Una pillola di lettura per… accettare e perdonare
“Tutta la vita che resta” e “Io che ti ho voluto così bene” di Roberta Recchia (Rizzoli)
Una scrittrice che con due soli libri ha conquistato il pubblico, grazie ad una scrittura appassionante e a storie dolorose ma piene d’infinito amore. Roberta Recchia con i suoi due primi romanzi Tutta la vita che resta e Io che ti ho voluto cosi bene (qui l’intervista in cui ce ne parla), da leggere possibilmente in questo ordine, è entrata nel cuore di milioni di lettori. Non poteva essere altrimenti, grazie a una scrittura che ti incolla alle pagine e a storie intrise di grande dolore e di immenso amore, di peccato e soprattutto di perdono. L’unica forma d’amore, forse la più grande di tutte, capace di portare all’accettazione e alla rinascita.

Una pillola di lettura per… cuori forti (appassionati di Roma)
“Il Discepolo” di Giovanni Ferrero (Salani)

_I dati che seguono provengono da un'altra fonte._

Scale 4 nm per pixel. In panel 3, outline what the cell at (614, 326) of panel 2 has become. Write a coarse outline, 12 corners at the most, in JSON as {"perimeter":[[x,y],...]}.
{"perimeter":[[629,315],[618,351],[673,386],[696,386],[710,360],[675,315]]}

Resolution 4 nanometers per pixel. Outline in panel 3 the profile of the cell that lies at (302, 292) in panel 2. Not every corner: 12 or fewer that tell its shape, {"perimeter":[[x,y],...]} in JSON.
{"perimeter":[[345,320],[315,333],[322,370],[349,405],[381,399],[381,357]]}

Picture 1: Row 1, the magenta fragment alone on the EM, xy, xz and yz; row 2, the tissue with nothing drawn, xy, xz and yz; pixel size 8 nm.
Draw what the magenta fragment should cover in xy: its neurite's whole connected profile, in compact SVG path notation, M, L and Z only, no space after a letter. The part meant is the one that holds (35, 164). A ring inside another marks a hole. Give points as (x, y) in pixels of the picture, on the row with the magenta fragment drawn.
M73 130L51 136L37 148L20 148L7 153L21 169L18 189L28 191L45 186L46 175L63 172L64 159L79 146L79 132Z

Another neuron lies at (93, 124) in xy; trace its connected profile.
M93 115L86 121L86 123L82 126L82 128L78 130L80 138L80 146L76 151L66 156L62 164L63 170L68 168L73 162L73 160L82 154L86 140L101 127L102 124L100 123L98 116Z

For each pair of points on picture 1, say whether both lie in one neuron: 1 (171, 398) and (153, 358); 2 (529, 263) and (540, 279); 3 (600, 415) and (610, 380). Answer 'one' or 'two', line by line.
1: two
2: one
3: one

Roma di sera, le note di un violoncello a Villa Medici, una donna misteriosa con occhi allungati e un’eleganza disarmante. Inizia così “Il Discepolo”, il nuovo romanzo di Giovanni Ferrero – sì, quel Ferrero – che dimostra ancora una volta che scrivere è la sua seconda vocazione, e non una vocazione secondaria. Al centro della storia c’è Ernest, un artista dalla vita tranquilla che si ritrova invischiato in uno dei misteri più incredibili che si possano immaginare: un dipinto attribuito a Caravaggio – forse la sua prima tela – compare in Vaticano e potrebbe così riscrivere secoli di storia della Chiesa. Arte, fede, potere, amore: tutto si intreccia con un ritmo che lascia senza respiro e costringe a rimanere incollate alle pagine del libro.

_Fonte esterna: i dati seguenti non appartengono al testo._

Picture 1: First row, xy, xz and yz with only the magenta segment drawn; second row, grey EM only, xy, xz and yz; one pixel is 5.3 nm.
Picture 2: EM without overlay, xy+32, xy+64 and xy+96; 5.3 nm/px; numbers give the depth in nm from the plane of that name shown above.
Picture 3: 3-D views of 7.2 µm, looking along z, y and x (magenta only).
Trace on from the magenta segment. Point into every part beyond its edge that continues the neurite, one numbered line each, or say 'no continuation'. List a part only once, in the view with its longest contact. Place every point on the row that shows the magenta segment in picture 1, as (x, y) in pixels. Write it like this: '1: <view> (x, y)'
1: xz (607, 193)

Una pillola di lettura per… capire il lato selvaggio della vita
“Sul lato selvaggio” di Tiffany McDaniel (Blu Atlantide)
Un libro che, prendendo spunto da alcuni sparizioni femminili avvenute in Ohio tra il 2014 e 2015 (quasi tutte tossicodipendenti dedite alla prostituzione), racconta una storia dolorosa di donne segnate e predestinate fin dalla propria infanzia, ma che cercano di rendere bello anche il lato selvaggio della loro vita. “La mia vita l’ho vissuta sul lato selvaggio ma vorrei dire che sul lato selvaggio c’era comunque amore. Amore per noi, amore da parte nostra, amore fra di noi. Siamo state figlie, sorelle, madri ma nessuno crederà mai a questo se non dopo aver pensato che eravamo tossicodipendenti, prostitute e individui dalla mente debole, di cui è stato facile sbarazzarsi per poi dimenticarle. Vi dimenticherete anche di noi, ma se per caso dovessimo tornarvi in mente, ricordatevi che siamo state figlie, sorelle, madri. Ricordateci per questo”.

Una pillola di lettura per… chi ha bisogno di sentirsi meno sola
“La cura” di Concita De Gregorio (Einaudi)
Ci sono libri che si leggono e ci sono libri che ti leggono dentro. “La cura” di Concita De Gregorio appartiene alla seconda categoria. Un giorno d’agosto una donna lascia ai figli una lettera di istruzioni – dove trovare i doposci, per dirne una – perché non sa quando tornerà. Non è il diario di una malattia, ci tiene a precisarlo lei stessa: è qualcosa di più profondo e più vero. È la storia di come, anche nei momenti più bui, qualcuno ci salva. L’infermiere che ti canta la tua canzone preferita mentre ti impiantano un port endovenoso. Angelina, la responsabile del reparto, con la sua tenerezza ruvida. Il professore cresciuto in Aspromonte diventato luminare senza dimenticare da dove viene. Concita De Gregorio – giornalista, scrittrice, donna di rara sensibilità – ribalta ogni stereotipo sulla fragilità e sulla guarigione, e ci ricorda che “il dolore arriva da solo e comunque arriva sempre”: quello che possiamo scegliere è come affrontarlo. Con bellezza. Con un pizzico di allegria. Con gli altri e mai da soli.